Work instruction:
Begin at the line that has "Devis en 2 minutes CHRONO !", stop after the line that has "r efter oss, åtrår", and print exactly those lines from the records below, without any pictures.

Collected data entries
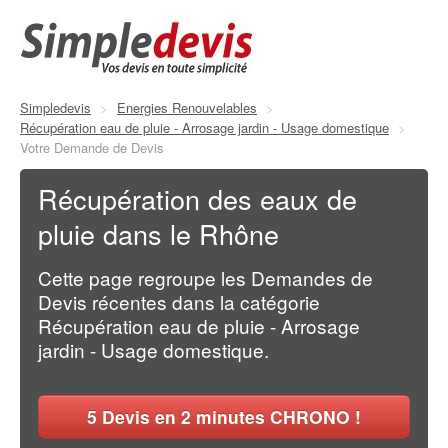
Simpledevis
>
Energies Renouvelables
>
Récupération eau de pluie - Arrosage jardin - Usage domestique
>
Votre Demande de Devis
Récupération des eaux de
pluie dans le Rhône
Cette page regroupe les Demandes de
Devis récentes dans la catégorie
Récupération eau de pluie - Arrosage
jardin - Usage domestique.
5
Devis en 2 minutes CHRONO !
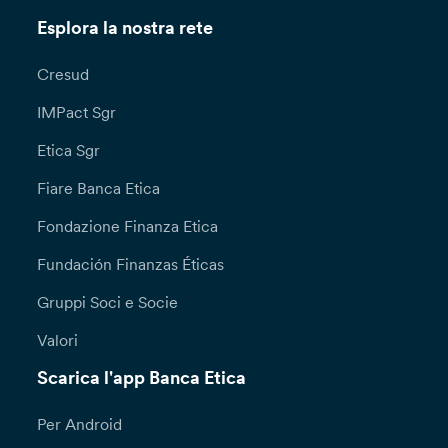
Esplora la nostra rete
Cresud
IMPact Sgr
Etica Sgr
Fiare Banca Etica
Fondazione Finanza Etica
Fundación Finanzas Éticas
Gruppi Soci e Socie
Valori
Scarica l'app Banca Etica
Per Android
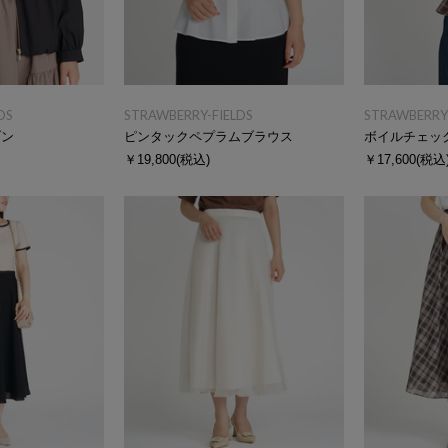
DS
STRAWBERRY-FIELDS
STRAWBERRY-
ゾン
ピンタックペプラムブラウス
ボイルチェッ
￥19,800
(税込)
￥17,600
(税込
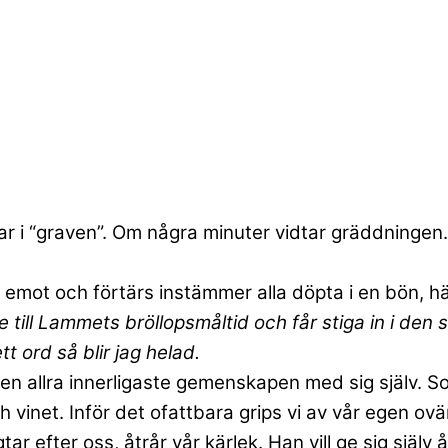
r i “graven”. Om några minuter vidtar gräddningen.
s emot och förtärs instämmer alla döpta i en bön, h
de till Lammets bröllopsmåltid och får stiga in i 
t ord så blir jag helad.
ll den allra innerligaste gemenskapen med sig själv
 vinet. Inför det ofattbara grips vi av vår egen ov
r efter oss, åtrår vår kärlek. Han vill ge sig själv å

==

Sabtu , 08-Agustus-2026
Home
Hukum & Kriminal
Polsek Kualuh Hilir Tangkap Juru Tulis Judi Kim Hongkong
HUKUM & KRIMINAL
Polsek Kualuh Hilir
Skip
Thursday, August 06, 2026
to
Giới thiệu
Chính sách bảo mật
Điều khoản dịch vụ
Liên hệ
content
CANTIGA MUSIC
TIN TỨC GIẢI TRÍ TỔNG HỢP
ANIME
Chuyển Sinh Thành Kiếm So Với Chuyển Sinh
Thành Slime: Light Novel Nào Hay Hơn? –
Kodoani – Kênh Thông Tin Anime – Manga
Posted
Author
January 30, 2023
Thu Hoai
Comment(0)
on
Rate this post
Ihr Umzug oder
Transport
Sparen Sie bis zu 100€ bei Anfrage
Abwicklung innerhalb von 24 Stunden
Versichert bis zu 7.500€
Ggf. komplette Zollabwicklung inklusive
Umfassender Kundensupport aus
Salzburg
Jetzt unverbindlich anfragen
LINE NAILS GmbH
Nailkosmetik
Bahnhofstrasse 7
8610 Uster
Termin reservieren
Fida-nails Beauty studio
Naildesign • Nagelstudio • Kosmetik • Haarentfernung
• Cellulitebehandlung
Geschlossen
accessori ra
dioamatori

==

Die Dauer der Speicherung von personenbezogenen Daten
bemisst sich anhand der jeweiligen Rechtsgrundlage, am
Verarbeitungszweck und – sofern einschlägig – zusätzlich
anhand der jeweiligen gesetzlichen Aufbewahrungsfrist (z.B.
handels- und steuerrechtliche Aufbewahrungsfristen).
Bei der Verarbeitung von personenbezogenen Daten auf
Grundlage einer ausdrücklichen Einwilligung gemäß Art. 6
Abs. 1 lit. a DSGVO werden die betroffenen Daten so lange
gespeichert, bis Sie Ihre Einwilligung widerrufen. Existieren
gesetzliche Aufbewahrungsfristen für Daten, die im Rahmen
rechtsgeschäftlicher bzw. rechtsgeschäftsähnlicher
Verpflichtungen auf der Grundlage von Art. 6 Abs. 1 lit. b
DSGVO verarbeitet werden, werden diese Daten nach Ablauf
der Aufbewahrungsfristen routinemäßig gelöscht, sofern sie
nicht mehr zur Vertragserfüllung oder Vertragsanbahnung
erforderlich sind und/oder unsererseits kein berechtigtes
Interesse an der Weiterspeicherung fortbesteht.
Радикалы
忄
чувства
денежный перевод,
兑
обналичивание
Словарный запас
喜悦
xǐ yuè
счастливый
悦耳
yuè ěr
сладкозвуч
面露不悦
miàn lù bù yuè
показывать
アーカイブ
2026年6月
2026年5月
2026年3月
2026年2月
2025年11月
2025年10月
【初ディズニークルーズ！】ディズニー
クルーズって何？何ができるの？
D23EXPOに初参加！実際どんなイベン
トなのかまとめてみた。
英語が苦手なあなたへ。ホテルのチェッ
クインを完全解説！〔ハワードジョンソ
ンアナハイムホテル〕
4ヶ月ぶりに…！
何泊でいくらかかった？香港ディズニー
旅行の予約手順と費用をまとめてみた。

Your solution:
Devis en 2 minutes CHRONO !
Esplora la nostra rete
Cresud
IMPact Sgr
Etica Sgr
Fiare Banca Etica
Fondazione Finanza Etica
Fundación Finanzas Éticas
Gruppi Soci e Socie
Valori
Scarica l'app Banca Etica
Per Android
DS
STRAWBERRY-FIELDS
STRAWBERRY-
ゾン
ピンタックペプラムブラウス
ボイルチェッ
￥19,800
(税込)
￥17,600
(税込
r i “graven”. Om några minuter vidtar gräddningen.
s emot och förtärs instämmer alla döpta i en bön, h
de till Lammets bröllopsmåltid och får stiga in i 
t ord så blir jag helad.
ll den allra innerligaste gemenskapen med sig själv
 vinet. Inför det ofattbara grips vi av vår egen ov
r efter oss, åtrår vår kärlek. Han vill ge sig själv å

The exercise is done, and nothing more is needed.